This is a follow up to my recent "Projected BDC Returns Vs. Risk"
article and combines my risk profile series to assess if the current dividend yield for each BDC justifies the amount of perceived risk and potentially an indication of which BDCs are underpriced. However this does not take into account the potential for net asset value ("NAV") per share growth that I will cover later in this series. In theory, stocks with higher amounts of risk should pay investors with correspondingly higher amounts of return. Some BDCs have larger amounts of first lien senior secured loans at floating rates with much lower amounts of risk but lower yields as well. The amount of leverage that a company uses to increase returns and net investment income ("NII") is also a factor when considering the amount of risk involved but allows BDCs to pay higher dividends.
In this article I will provide:
- Appropriate yield ranges based on risk levels
- Adjusted yields based on projected NII
- Yield vs. risk analysis
When considering dividend yields it is important to include special dividends as well as the potential for dividend increases or cuts depending on projected NII. In a recent series of articles "BDC Risk Profiles" I looked at portfolio credit quality, investment asset classes, diversification, non-accrual rates, portfolio yield, fixed/variable rate loans, leverage, interest rate sensitivity, volatility ratios, market capitalization, insider ownership and trends, institutional ownership and trends, and management/operational history for each BDC. I then used various weightings to come up with an overall relative risk rank.
The table below shows the current dividend yields with an average of 9.5% and the "standard deviation" that statistically measures the variation of the yields compared to the average, with 68% of BDCs falling within one standard deviation from the average or between 7.8% and 11.3%. Then I used the relative risk rank for each to indicate the appropriate yields with the 'safer' BDCs closer to 7.8% and the 'riskier' ones closer 11.3%.
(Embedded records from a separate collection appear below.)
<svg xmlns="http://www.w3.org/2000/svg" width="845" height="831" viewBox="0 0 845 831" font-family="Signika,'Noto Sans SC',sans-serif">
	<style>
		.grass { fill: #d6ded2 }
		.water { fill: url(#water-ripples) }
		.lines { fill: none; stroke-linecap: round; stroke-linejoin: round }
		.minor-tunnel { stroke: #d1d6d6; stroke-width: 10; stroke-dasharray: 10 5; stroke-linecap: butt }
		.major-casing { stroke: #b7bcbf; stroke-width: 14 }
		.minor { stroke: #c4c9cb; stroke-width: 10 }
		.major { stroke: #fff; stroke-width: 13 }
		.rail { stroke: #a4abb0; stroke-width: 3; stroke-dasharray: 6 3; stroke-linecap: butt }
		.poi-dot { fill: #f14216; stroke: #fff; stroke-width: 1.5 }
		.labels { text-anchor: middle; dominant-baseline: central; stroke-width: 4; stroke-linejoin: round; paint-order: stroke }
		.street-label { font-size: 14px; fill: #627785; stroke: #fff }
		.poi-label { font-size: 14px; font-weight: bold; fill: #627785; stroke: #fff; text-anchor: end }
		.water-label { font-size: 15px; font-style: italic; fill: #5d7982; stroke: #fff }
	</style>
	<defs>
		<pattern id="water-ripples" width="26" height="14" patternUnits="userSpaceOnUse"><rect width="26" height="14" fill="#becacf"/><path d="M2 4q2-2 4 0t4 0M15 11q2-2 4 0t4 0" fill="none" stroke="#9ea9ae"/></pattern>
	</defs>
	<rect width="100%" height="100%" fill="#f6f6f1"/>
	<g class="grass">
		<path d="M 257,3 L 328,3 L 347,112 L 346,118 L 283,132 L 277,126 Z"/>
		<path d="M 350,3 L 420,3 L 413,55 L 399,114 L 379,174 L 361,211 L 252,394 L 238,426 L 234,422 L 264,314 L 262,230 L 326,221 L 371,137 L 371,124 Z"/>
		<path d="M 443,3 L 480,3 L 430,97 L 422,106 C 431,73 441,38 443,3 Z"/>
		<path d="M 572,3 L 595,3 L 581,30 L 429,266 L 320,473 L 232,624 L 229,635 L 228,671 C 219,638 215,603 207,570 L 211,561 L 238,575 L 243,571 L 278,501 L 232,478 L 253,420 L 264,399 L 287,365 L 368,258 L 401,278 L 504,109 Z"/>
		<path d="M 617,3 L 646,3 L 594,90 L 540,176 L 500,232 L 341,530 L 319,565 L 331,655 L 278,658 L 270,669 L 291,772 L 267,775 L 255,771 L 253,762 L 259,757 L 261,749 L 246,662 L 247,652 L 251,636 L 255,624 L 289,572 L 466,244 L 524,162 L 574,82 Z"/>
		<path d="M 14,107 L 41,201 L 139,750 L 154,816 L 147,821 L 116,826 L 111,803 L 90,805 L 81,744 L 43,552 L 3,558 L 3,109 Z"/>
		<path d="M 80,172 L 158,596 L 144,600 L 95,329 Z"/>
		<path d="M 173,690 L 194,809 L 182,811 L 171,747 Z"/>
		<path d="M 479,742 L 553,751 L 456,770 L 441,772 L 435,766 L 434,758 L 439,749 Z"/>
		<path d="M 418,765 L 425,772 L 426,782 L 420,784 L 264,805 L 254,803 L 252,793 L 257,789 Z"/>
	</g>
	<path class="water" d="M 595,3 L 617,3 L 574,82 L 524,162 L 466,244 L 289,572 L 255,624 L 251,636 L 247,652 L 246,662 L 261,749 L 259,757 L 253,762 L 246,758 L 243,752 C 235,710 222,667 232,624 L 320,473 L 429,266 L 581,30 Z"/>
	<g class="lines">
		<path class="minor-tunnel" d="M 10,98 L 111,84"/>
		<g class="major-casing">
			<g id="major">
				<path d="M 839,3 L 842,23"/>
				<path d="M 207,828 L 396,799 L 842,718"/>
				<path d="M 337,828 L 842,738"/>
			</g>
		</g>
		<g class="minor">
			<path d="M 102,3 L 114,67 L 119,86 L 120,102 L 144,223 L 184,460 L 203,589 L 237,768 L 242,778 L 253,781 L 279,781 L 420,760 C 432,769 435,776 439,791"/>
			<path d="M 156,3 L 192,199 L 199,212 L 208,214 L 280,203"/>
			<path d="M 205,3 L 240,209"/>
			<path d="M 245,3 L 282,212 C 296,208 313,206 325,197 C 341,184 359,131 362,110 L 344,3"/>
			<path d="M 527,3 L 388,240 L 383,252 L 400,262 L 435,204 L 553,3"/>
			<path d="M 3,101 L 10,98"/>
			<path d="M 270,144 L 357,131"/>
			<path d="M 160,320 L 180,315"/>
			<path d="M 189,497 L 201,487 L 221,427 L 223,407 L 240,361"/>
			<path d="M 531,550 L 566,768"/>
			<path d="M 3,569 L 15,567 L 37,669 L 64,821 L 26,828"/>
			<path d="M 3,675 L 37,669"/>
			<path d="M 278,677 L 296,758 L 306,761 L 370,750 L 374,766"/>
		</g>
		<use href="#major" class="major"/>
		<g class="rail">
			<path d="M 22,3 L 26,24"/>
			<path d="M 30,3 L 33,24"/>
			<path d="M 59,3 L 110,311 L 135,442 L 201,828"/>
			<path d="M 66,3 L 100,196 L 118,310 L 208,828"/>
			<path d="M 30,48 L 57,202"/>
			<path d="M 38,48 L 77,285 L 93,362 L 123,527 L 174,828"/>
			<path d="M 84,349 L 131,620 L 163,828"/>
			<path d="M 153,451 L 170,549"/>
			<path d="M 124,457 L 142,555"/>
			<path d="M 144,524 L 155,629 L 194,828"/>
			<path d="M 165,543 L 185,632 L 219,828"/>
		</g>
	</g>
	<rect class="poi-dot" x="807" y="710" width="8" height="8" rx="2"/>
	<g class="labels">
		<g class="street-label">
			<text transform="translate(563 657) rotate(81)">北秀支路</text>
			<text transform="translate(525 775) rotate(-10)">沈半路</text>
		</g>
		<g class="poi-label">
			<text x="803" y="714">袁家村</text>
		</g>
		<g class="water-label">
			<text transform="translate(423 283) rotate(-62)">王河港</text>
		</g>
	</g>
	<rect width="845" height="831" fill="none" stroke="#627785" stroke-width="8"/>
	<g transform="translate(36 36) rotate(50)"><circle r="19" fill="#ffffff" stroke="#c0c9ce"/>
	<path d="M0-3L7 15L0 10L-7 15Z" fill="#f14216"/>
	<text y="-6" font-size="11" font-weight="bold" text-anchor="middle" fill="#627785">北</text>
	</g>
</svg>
The next table compares the yield range and implied risk levels with the current dividend yield adjust for projected NII levels and special dividends. I only adjusted the BDCs with much higher or lower coverage levels and assumed that the others within 5% would most likely not need to adjust future dividends. For ACAS I used the projected 2013 NII per share of $0.91 as a proxy for potential dividend yield. There was a tight correlation between adjusted and implied yields with 14 of the 25 BDCs that I cover falling within 1% of expectations. The table below shows the variance between the yields implied by the relative risk rank and the adjusted yields for each as well as indicating which ones that I believe are over or under priced based on this analysis. I have also included a key showing which suggested portfolios each BDC is in.
Some of the things that I learned from this exercise:
- BDCs with higher historical NAV growth rates are priced higher (using this methodology) such as American Capital (ACAS), Triangle Capital (TCAP), Hercules Technology Growth Capital (HTGC) and KCAP Financial (KCAP).
- Some of the BDCs that I consider overpriced using other methods are in-line (using this methodology) such as Main Street Capital (MAIN), Fidus Investment (FDUS) and Golub Capital BDC (GBDC), even though all three have higher NAV growth rates as well.
- If BDCs such as Fifth Street Finance (FSC), Full Circle Capital (FULL) and Solar Senior Capital (SUNS), cut dividends to match projected NII they are still adequately priced.
- Prospect Capital (PSEC) is the best bang for your buck (using this methodology).
- NAV per share multiples are not the key to BDC pricing.
- Investors expect higher yields for higher risk (obviously).